Die Hardliner im Iran haben ebenfalls eine kompromisslose Haltung gegenüber Veränderungen und westlichem Einfluss. Wie die Ultrakonservativen gehören auch sie zum Lager der Prinzipientreuen. Sie bestehen auch auf ihre islamische und vor allem ihrer schiitische Identität. Sie lehnen die nationale Identität, Kultur und Geschichte des Iran vor dem Islam ab.

Sie sind jedoch weniger ideologisch motiviert als die Ultrakonservativen und denken pragmatischer. Die Spaltung zwischen den Ultrakonservativen und den Hardlinern ist in den letzten Jahren größer geworden. So konnten sie sich zum Beispiel nicht auf einen gemeinsamen Kandidaten bei den Präsidentschaftswahlen einigen. Der Kandidat der Hardliner war Mohammad-Bagher Ghalibaf, der seit 2020 Parlamentschef ist. Er wird von der Partei "Fortschritt und Gerechtigkeit für die Bevölkerung des islamischen Iran" unterstützt. 

Im Gegensatz zu Said Dschalili, der seiner Familie keine öffentlichen Auftritte erlaubt, schickte Ghalibaf seine Tochter zu einem TV-Interview, um im Rahmen der Präsidentschaftswahlen für ihn zu werben. 

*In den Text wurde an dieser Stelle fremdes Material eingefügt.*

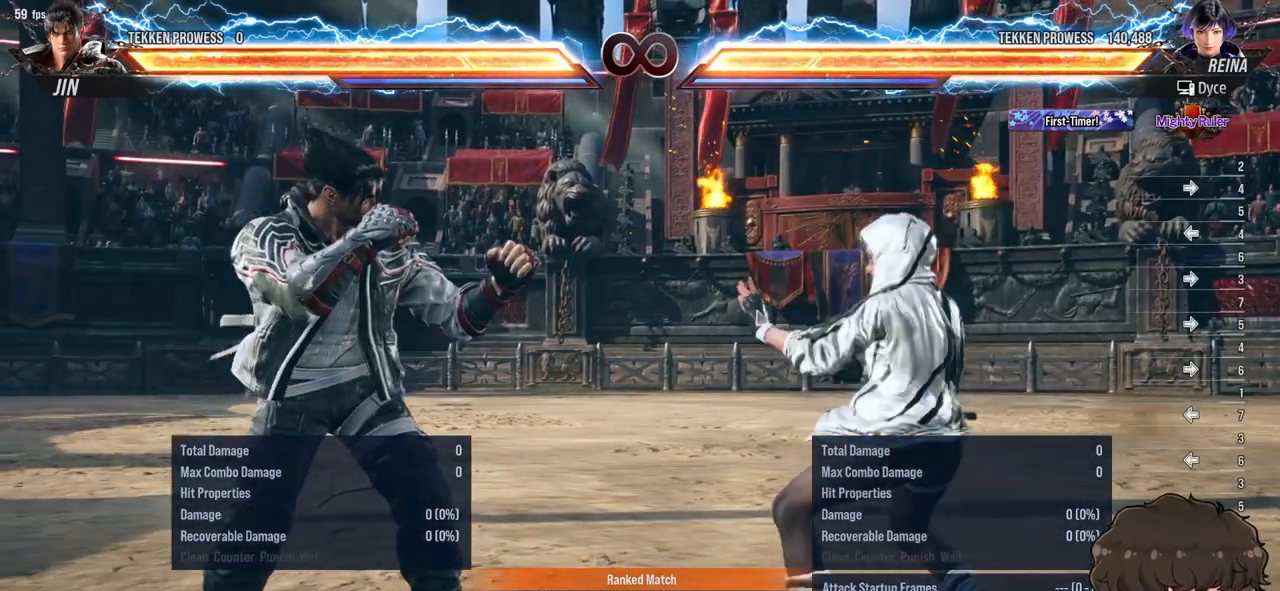
{"buttons": ["DPAD_LEFT"], "events": [[83, "DPAD_RIGHT", "up"], [167, "DPAD_RIGHT", "down"], [217, "DPAD_RIGHT", "up"], [433, "DPAD_LEFT", "down"]]}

Der Parlamentspräsident Mohammad Bagher Ghalibaf Bild: Vahid Salemi/dpa/AP/picture alliance

Wie viele andere Hardliner war Bagher Ghalibaf lange ein Kommandeur der Revolutionsgarden (IRGC) und ist sehr gut mit ihnen vernetzt. Er ist befreundet mit General Esmail Qaani, Kommandeur der Quds Force, die für Auslandsoperationen der Revolutionsgarden zuständig ist. Quasi unterstützte Ghalibafs Kandidatur. Laut iranischen Medien soll der General versucht haben, Said Dschalili zu überzeugen, seine Kandidatur zurückzuziehen.

Die Gemäßigten

Die Gemäßigten stehen zwischen den Reformisten und den Hardlinern. Sie vermeiden extreme Ansichten und sind bereit, Konflikte durch Verhandlungen zu lösen. Sie lehnen die prä-islamische iranische Identität nicht ab und betrachten sich nicht nur als Soldaten des Islam, sondern auch als Vertreter ihres Landes. Unter ihnen sind viele Akademiker und international erfahrene Persönlichkeiten, die den Westen besser kennen. 

Der ehemalige Präsident Hassan Rohani war ein gemäßigter Politiker, der während seiner Amtszeit (2013-2021) auf Dialog und Diplomatie setzte, insbesondere bei den Verhandlungen über das Atomabkommen mit den Weltmächten. Er gehörte zu der Partei "Moderation und Entwicklung".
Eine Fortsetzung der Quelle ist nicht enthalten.